Bucks’ Fitzpatrick confirms he’ll run for Congress

January 21, 2010

Former Republican U.S. Rep. Michael Fitzpatrick confirmed tonight that he will run for the Bucks County congressional seat he narrowly lost to Democrat Patrick Murphy in 2006.

“I’m going to do it,” said Fitzpatrick, who fell to Murphy by 1 percent of the vote. He has scheduled a news conference for Saturday in Langhorne, where he plans a formal announcement.

Political intrigue also mounted today in Chester County, where Steve Welch said that he would not end his bid for the Sixth Congressional District seat despite the reemergence of incumbent and fellow Republican Jim Gerlach.

Rumors of Fitzpatrick’s intentions have circulated in Bucks County’s Eighth District for the last few weeks. He was spotted in Washington last week, firming up support.

A lawyer and former Bucks County commissioner, Fitzpatrick served one term before Murphy ousted him, in part by tying him to the George W. Bush administration.

Two years ago, as Murphy was trouncing Republican challenger Tom Manion in the 2008 election, Fitzpatrick was battling colorectal cancer. He has since pronounced himself cancer-free.

Fitzpatrick, 46, joins an already crowded field of nine GOP candidates lining up for the May 18 primary.

In Chester County, Gerlach is expected to draw broad support from the Republican Party. But Welch said he thought he could ride the same populist wave that helped Scott Brown, a GOP underdog, win a U.S. Senate race this week in Massachusetts.

Gerlach announced this month that he would scrap his gubernatorial run and campaign for reelection in the Sixth District, which includes parts of Chester, Montgomery and Berks Counties.

Other Republican candidates in the field then folded, but not Welch, 33, a biotechnology entrepreneur who lives in Charlestown Township, Chester County.

“It certainly was in his right to do it,” Welch said about Gerlach’s running for Congress. “It doesn’t change the fact that we need someone with outside business experience to affect job creation.”

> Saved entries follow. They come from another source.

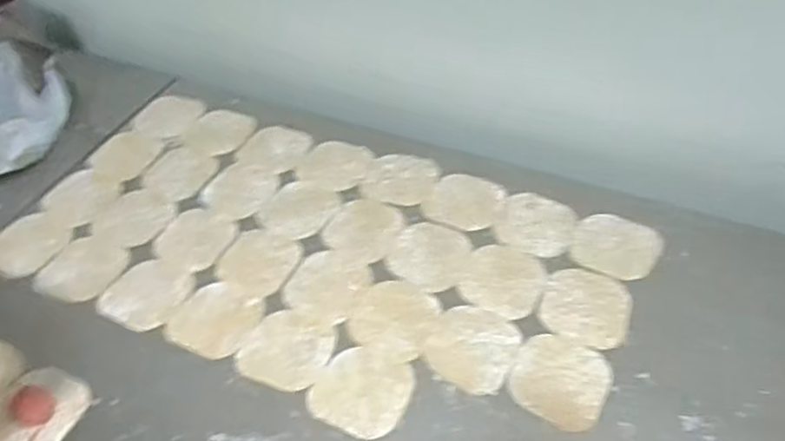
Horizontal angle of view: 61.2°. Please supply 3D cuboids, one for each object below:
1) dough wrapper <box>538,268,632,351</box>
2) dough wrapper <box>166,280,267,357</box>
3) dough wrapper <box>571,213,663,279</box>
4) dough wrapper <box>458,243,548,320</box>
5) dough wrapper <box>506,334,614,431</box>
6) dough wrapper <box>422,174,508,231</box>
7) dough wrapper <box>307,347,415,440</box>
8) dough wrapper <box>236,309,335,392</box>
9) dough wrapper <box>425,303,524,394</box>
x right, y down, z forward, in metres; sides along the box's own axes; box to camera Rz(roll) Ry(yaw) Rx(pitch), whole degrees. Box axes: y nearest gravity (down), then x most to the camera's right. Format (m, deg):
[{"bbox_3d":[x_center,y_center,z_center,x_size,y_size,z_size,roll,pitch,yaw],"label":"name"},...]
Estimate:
[{"bbox_3d":[0.182,0.081,0.628,0.080,0.004,0.084,15,50,17],"label":"dough wrapper"},{"bbox_3d":[-0.172,0.093,0.641,0.080,0.005,0.081,-2,47,2],"label":"dough wrapper"},{"bbox_3d":[0.224,0.025,0.665,0.082,0.009,0.071,21,52,21],"label":"dough wrapper"},{"bbox_3d":[0.109,0.058,0.653,0.078,0.004,0.080,17,51,18],"label":"dough wrapper"},{"bbox_3d":[0.146,0.138,0.577,0.080,0.004,0.080,-2,47,2],"label":"dough wrapper"},{"bbox_3d":[0.081,-0.021,0.732,0.081,0.010,0.086,-2,47,2],"label":"dough wrapper"},{"bbox_3d":[-0.025,0.147,0.577,0.080,0.004,0.078,22,52,22],"label":"dough wrapper"},{"bbox_3d":[-0.097,0.118,0.616,0.081,0.004,0.079,-2,47,2],"label":"dough wrapper"},{"bbox_3d":[0.072,0.113,0.601,0.078,0.004,0.085,19,51,20],"label":"dough wrapper"}]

While the odds “are certainly stacked against us,” Welch said, the current political climate might help him: “People are frustrated with business as usual in Washington. They’re frustrated with career politicians in Washington.”

Gerlach rejected the idea that all incumbents, regardless of party, are in danger from anger over federal spending and the proposed health-care overhaul.

“If incumbents have the right ideas and are working on the right policies – if they understand the concerns of hardworking voters – they’re going to be fine,” Gerlach said. “Those elected officials who don’t get it are going to get the brunt of that ire.”